Rising temperatures are a given globally, with geographic variations, because once in the atmosphere, the greenhouse gas CO2 sticks around for decades. But ozone only persists for a month or two, and levels vary from region to region. “This is because ozone is very connected to domestic air quality management,” says Heald.
For example, in the US and Europe, which impose strict regulations on tailpipe emissions, steady or declining ozone levels should limit harm to crop yields even while the planet warms. But Heald’s research on China detailed two scenarios: one showing an air quality trajectory with improvement, and another with continued degradation, with matching impacts on crop production.
In one of Heald’s worst-case global scenarios—modeling a rise in ozone levels across a number of regions—she predicted undernourishment rates in developing countries would increase by nearly 50% by 2050 due to the effects of air pollution and a warming climate.
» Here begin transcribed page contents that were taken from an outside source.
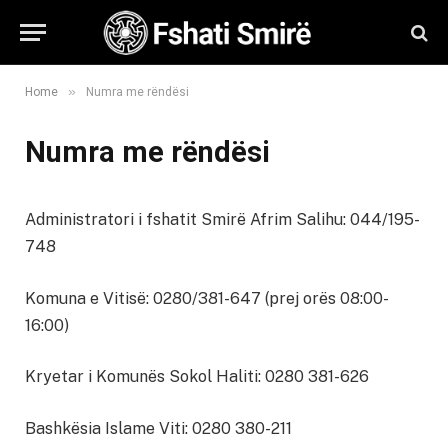
»
Home
Numra me rëndësi
Numra me rëndësi
Administratori i fshatit Smirë Afrim Salihu: 044/195-
748
Komuna e Vitisë: 0280/381-647 (prej orës 08:00-
16:00)
Kryetar i Komunës Sokol Haliti: 0280 381-626
Bashkësia Islame Viti: 0280 380-211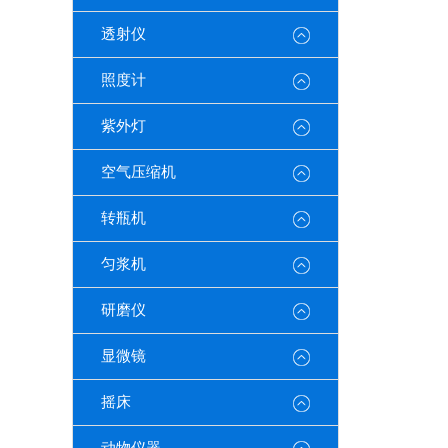
透射仪
照度计
紫外灯
空气压缩机
转瓶机
匀浆机
研磨仪
显微镜
摇床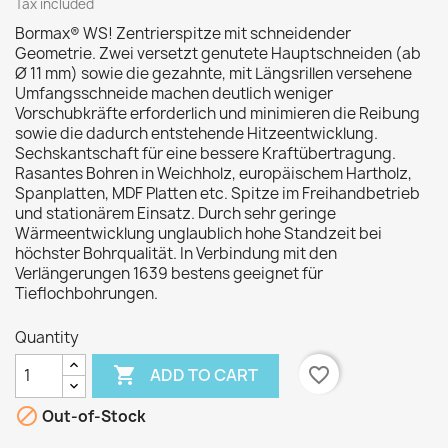
Tax included
Bormax® WS! Zentrierspitze mit schneidender
Geometrie. Zwei versetzt genutete Hauptschneiden (ab
Ø 11 mm) sowie die gezahnte, mit Längsrillen versehene
Umfangsschneide machen deutlich weniger
Vorschubkräfte erforderlich und minimieren die Reibung
sowie die dadurch entstehende Hitzeentwicklung.
Sechskantschaft für eine bessere Kraftübertragung.
Rasantes Bohren in Weichholz, europäischem Hartholz,
Spanplatten, MDF Platten etc. Spitze im Freihandbetrieb
und stationärem Einsatz. Durch sehr geringe
Wärmeentwicklung unglaublich hohe Standzeit bei
höchster Bohrqualität. In Verbindung mit den
Verlängerungen 1639 bestens geeignet für
Tieflochbohrungen.
Quantity

favorite_border
ADD TO CART

Out-of-Stock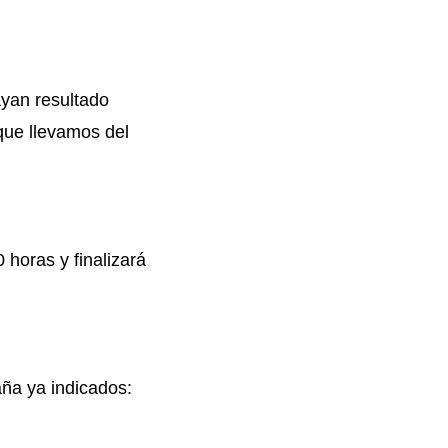
ayan resultado
que llevamos del
 horas y finalizará
aña ya indicados: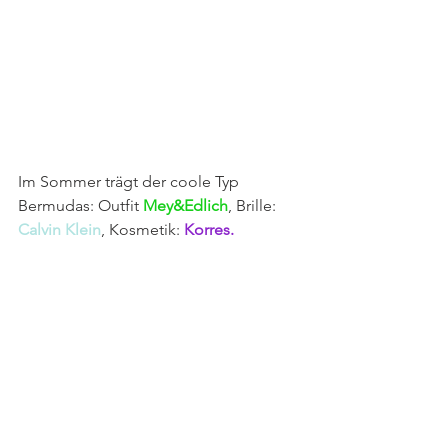
Im Sommer trägt der coole Typ 
Bermudas: Outfit 
Mey&Edlich
, Brille: 
Calvin Klein
, Kosmetik: 
Korres.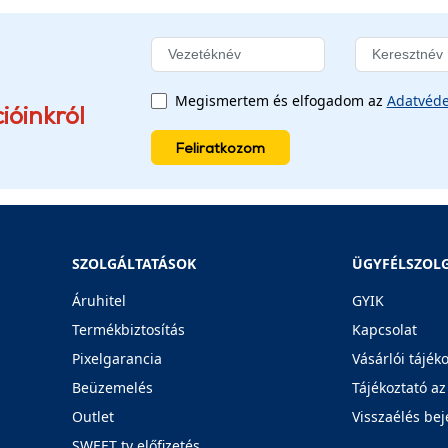
Megismertem és elfogadom az
Adatvéde
ióinkról
Feliratkozom
SZOLGÁLTATÁSOK
ÜGYFÉLSZOL
Áruhitel
GYIK
Termékbiztosítás
Kapcsolat
Pixelgarancia
Vásárlói tájék
Beüzemelés
Tájékoztató az
Outlet
Visszaélés bej
SWEET tv előfizetés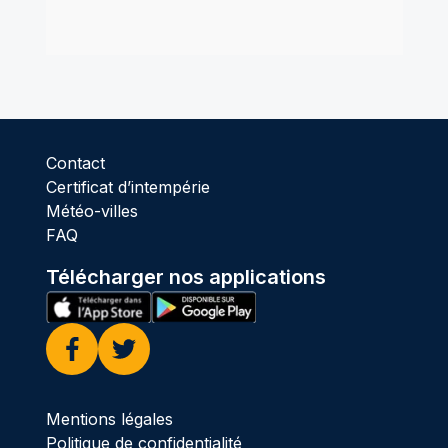
Contact
Certificat d’intempérie
Météo-villes
FAQ
Télécharger nos applications
Facebook
Twitter
Mentions légales
Politique de confidentialité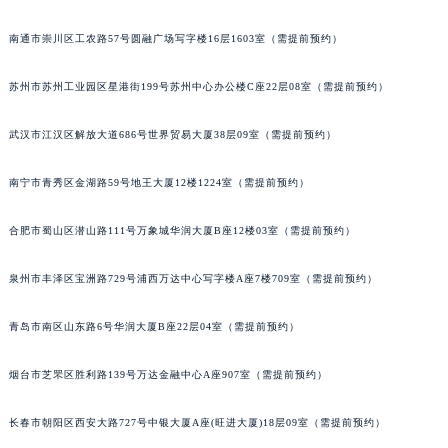
内蒙古自治区锡林郭勒盟市锡林浩特市光明街与额尔敦路交叉口积家售后服务中心（需提前预约）
南通市崇川区工农路57号圆融广场写字楼16层1603室（需提前预约）
内蒙古自治区兴安盟市乌兰浩特市兴安大街积家售后服务中心（需提前预约）
山西省大同市平城区迎宾街积家售后服务中心（需提前预约）
苏州市苏州工业园区星港街199号苏州中心办公楼C座22层08室（需提前预约）
山西省晋城市城区黄华街积家售后服务中心（需提前预约）
山西省晋中市榆次区顺城街积家售后服务中心（需提前预约）
武汉市江汉区解放大道686号世界贸易大厦38层09室（需提前预约）
山西省临汾市尧都区解放路积家售后服务中心（需提前预约）
南宁市青秀区金湖路59号地王大厦12楼1224室（需提前预约）
山西省吕梁市离石区永宁中路与建设街交叉口积家售后服务中心（需提前预约）
山西省朔州市朔城区怡西路与鄯阳西街交汇处积家售后服务中心（需提前预约）
合肥市蜀山区潜山路111号万象城华润大厦B座12楼03室（需提前预约）
山西省忻州市忻府区和平东街与七一南路交叉口积家售后服务中心（需提前预约）
山西省阳泉市郊区平阳东街与新城大道交叉口积家售后服务中心（需提前预约）
泉州市丰泽区宝洲路729号浦西万达中心写字楼A座7楼709室（需提前预约）
山西省运城市盐湖区河东街积家售后服务中心（需提前预约）
青岛市南区山东路6号华润大厦B座22层04室（需提前预约）
山西省长治市潞州区英雄中路积家售后服务中心（需提前预约）
山西省太原市迎泽区迎泽街道解放路15号亨得利名表维修授权店3楼积家售后服务中心（需提前预约）
烟台市芝罘区胜利路139号万达金融中心A座907室（需提前预约）
天津市和平区赤峰道136号天津国际金融中心26层2603室积家售后服务中心（需提前预约）
安徽省安庆市迎江区人民路积家售后服务中心（需提前预约）
长春市朝阳区西安大路727号中银大厦A座(旺进大厦)18层09室（需提前预约）
安徽省蚌埠市蚌山区淮河路积家售后服务中心（需提前预约）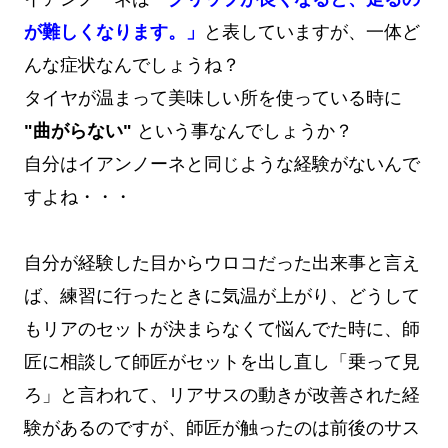
が難しくなります。」
と表していますが、一体ど
んな症状なんでしょうね？
タイヤが温まって美味しい所を使っている時に
"曲がらない"
という事なんでしょうか？
自分はイアンノーネと同じような経験がないんで
すよね・・・
自分が経験した目からウロコだった出来事と言え
ば、練習に行ったときに気温が上がり、どうして
もリアのセットが決まらなくて悩んでた時に、師
匠に相談して師匠がセットを出し直し「乗って見
ろ」と言われて、リアサスの動きが改善された経
験があるのですが、師匠が触ったのは前後のサス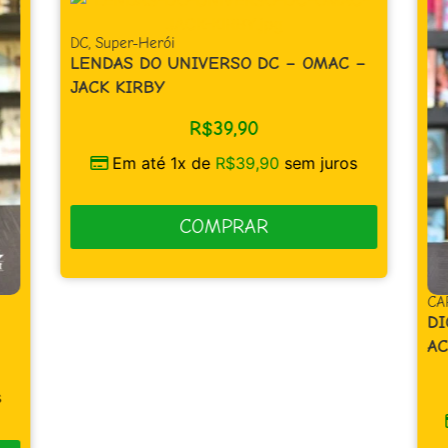
DC
,
Super-Herói
LENDAS DO UNIVERSO DC – OMAC –
JACK KIRBY
R$
39,90
Em até 1x de
R$
39,90
sem juros
COMPRAR
CA
DI
AC
s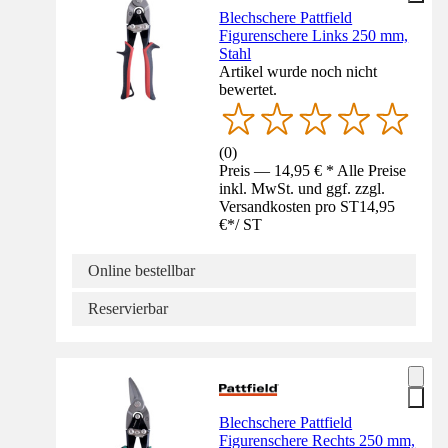
Blechschere Pattfield
Figurenschere Links 250 mm,
Stahl
Artikel wurde noch nicht
bewertet.
(
0
)
Preis — 14,95 € * Alle Preise
inkl. MwSt. und ggf. zzgl.
Versandkosten pro ST
14,95
€
*
/
ST
Online bestellbar
Reservierbar
Blechschere Pattfield
Figurenschere Rechts 250 mm,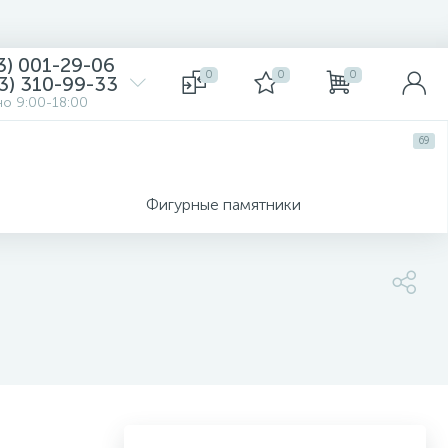
3) 001-29-06
0
0
0
3) 310-99-33
о 9:00-18:00
69
Фигурные памятники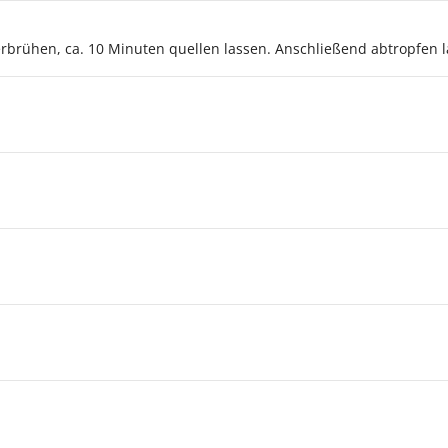
rühen, ca. 10 Minuten quellen lassen. Anschließend abtropfen l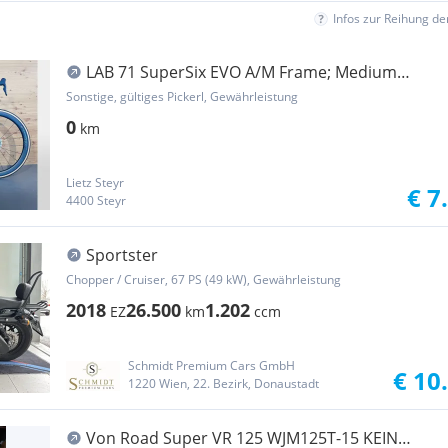
Infos zur Reihung d
LAB 71 SuperSix EVO A/M Frame; Medium
54cm; 28""
Sonstige, gültiges Pickerl, Gewährleistung
0
km
Lietz Steyr
€ 7
4400 Steyr
Sportster
Chopper / Cruiser, 67 PS (49 kW), Gewährleistung
2018
26.500
1.202
EZ
km
ccm
Schmidt Premium Cars GmbH
€ 10
1220 Wien, 22. Bezirk, Donaustadt
Von Road Super VR 125 WJM125T-15 KEIN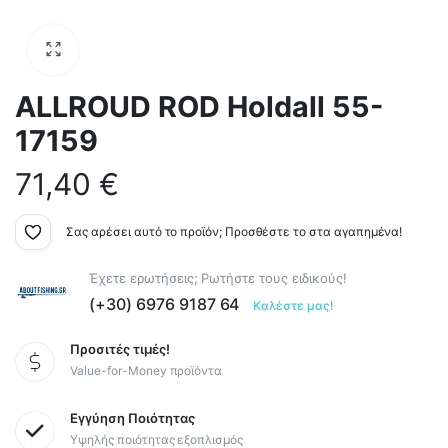
ALLROUD ROD Holdall 55-
17159
71,40
€
Σας αρέσει αυτό το προϊόν; Προσθέστε το στα αγαπημένα!
Έχετε ερωτήσεις; Ρωτήστε τους ειδικούς!
(+30) 6976 9187 64
Καλέστε μας!
Προσιτές τιμές!
Value-for-Money προϊόντα
Εγγύηση Ποιότητας
Υψηλής ποιότητας εξοπλισμός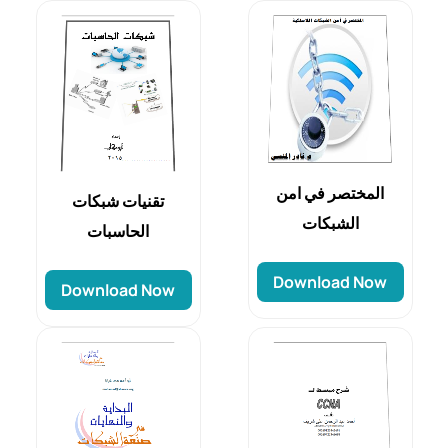
المختصر في امن
تقنيات شبكات
الشبكات
الحاسبات
Download Now
Download Now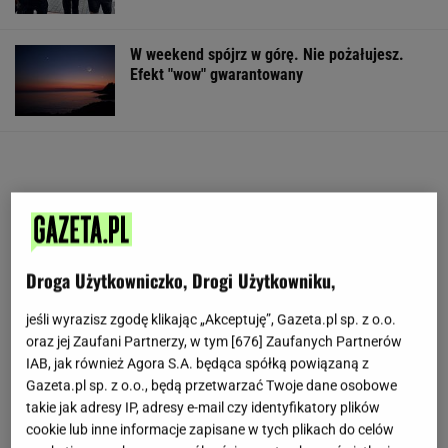
W weekend spójrz w górę. Nie pożałujesz.
Efekt "wow" gwarantowany
Droga Użytkowniczko, Drogi Użytkowniku,
jeśli wyrazisz zgodę klikając „Akceptuję”, Gazeta.pl sp. z o.o.
oraz jej Zaufani Partnerzy, w tym [
676
] Zaufanych Partnerów
IAB, jak również Agora S.A. będąca spółką powiązaną z
Gazeta.pl sp. z o.o., będą przetwarzać Twoje dane osobowe
takie jak adresy IP, adresy e-mail czy identyfikatory plików
cookie lub inne informacje zapisane w tych plikach do celów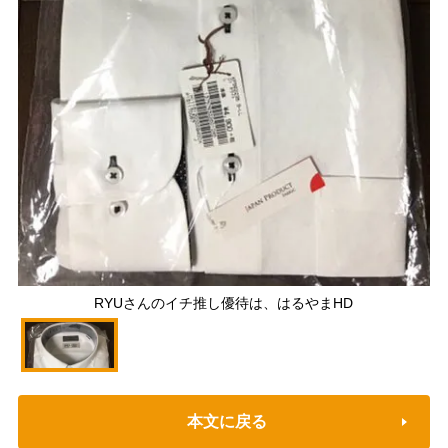
RYUさんのイチ推し優待は、はるやまHD
本文に戻る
Yet Heald believes much can be done to head off even the most dire impacts suggested by her study. Since some crops weather temperature and pollution impacts better than others, Heald says “farmers should understand exactly what is affecting their crops and make informed choices about what to grow.” This requires accurate pollution and climate information, something Heald hopes might come from innovative, small-scale sensors that could provide local ozone measurements around the world, as well as new geostationary satellite observations.
But ultimately, she says, “limiting the environmental risk to food production worldwide requires government intervention to reduce emissions, and society needs to think about tackling CO2 sooner rather than later.”